Le programme européen IRIS2, avec ses 290 satellites prévus d’ici 2030 et son budget de 10,6 milliards d’euros, ouvre à terme une perspective supplémentaire : celle d’une connectivité satellitaire souveraine, compatible avec des offres eSIM en marque blanche qui garantiraient la localisation européenne des flux de bout en bout. Ce n’est pas encore opérationnel. Mais c’est un signal stratégique que les investisseurs avisés intègrent déjà dans leurs scénarios.
L’équation pour l’abonné mobile : prix, choix et transparence
Pour le consommateur français, la multiplication des opérateurs eSIM en marque blanche a un effet direct sur son portefeuille. La France affiche déjà l’un des coûts moyens les plus bas d’Europe pour les forfaits mobiles, avec des offres inférieures à cinq euros pour plusieurs gigaoctets, selon les relevés semestriels de l’ARCEP. L’eSIM voyage y ajoute la disparition progressive de la facture de roaming surprise au retour de vacances.

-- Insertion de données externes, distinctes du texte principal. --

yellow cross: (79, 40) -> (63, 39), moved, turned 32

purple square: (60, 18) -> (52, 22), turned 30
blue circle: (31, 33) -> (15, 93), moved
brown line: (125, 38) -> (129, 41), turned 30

Chaque nouvel entrant sur le marché exerce une pression supplémentaire sur les tarifs de l’itinérance, et le voyageur en est le premier bénéficiaire.
Mais la contrepartie est une exigence accrue de vigilance. Quand la marque qui vend le forfait n’est qu’un habillage commercial posé sur l’infrastructure d’un tiers, l’abonné a besoin de savoir qui traite réellement ses données. La transparence de la chaîne d’hébergement devient un critère de différenciation pour les opérateurs responsables, et un risque réputationnel pour ceux qui la négligent.
Saisir la fenêtre avant qu’elle ne se referme. Lancez votre marque eSIM
Le marché de l’eSIM voyage croît de plus de 400 %. Les outils pour y entrer existent, sont accessibles et sont documentés. Les plateformes en marque blanche comme celle opérée par Bisatel Telecom permettent à un entrepreneur, un réseau de distribution, une agence de voyage, une fintech ou un groupe média de lancer une offre eSIM sous sa propre identité, avec couverture internationale, facturation intégrée et accompagnement réglementaire, pour un investissement initial qui se compte en milliers, pas en millions.
Mais les fenêtres de marché de cette ampleur ne restent pas ouvertes indéfiniment. Counterpoint Research note déjà que les barrières à l’entrée, faibles aujourd’hui, génèrent une intensification rapide de la concurrence et des réponses agressives des MNO. Les premiers entrants qui occupent un segment, qui construisent une base d’abonnés fidèles et qui maîtrisent leur structure de coûts disposent d’un avantage décisif. Ceux qui attendent que le marché soit “mature” arriveront quand les marges auront été compressées et les segments occupés.
Sur l’échiquier des télécoms en 2026, les pions ont appris à se déplacer seuls. L’eSIM a supprimé la logistique. L’IA a automatisé les opérations. La marque blanche a éliminé le besoin d’infrastructure propre. Ce qui reste, et que personne ne peut externaliser, c’est la vision commerciale : identifier un segment, construire une marque, capter une clientèle. Pour l’entrepreneur ou l’investisseur qui dispose de cette vision, le marché de l’eSIM voyage n’est pas une promesse lointaine. C’est un mécanisme en route, dont les engrenages tournent déjà, et dont la place co-pilote est encore vacante.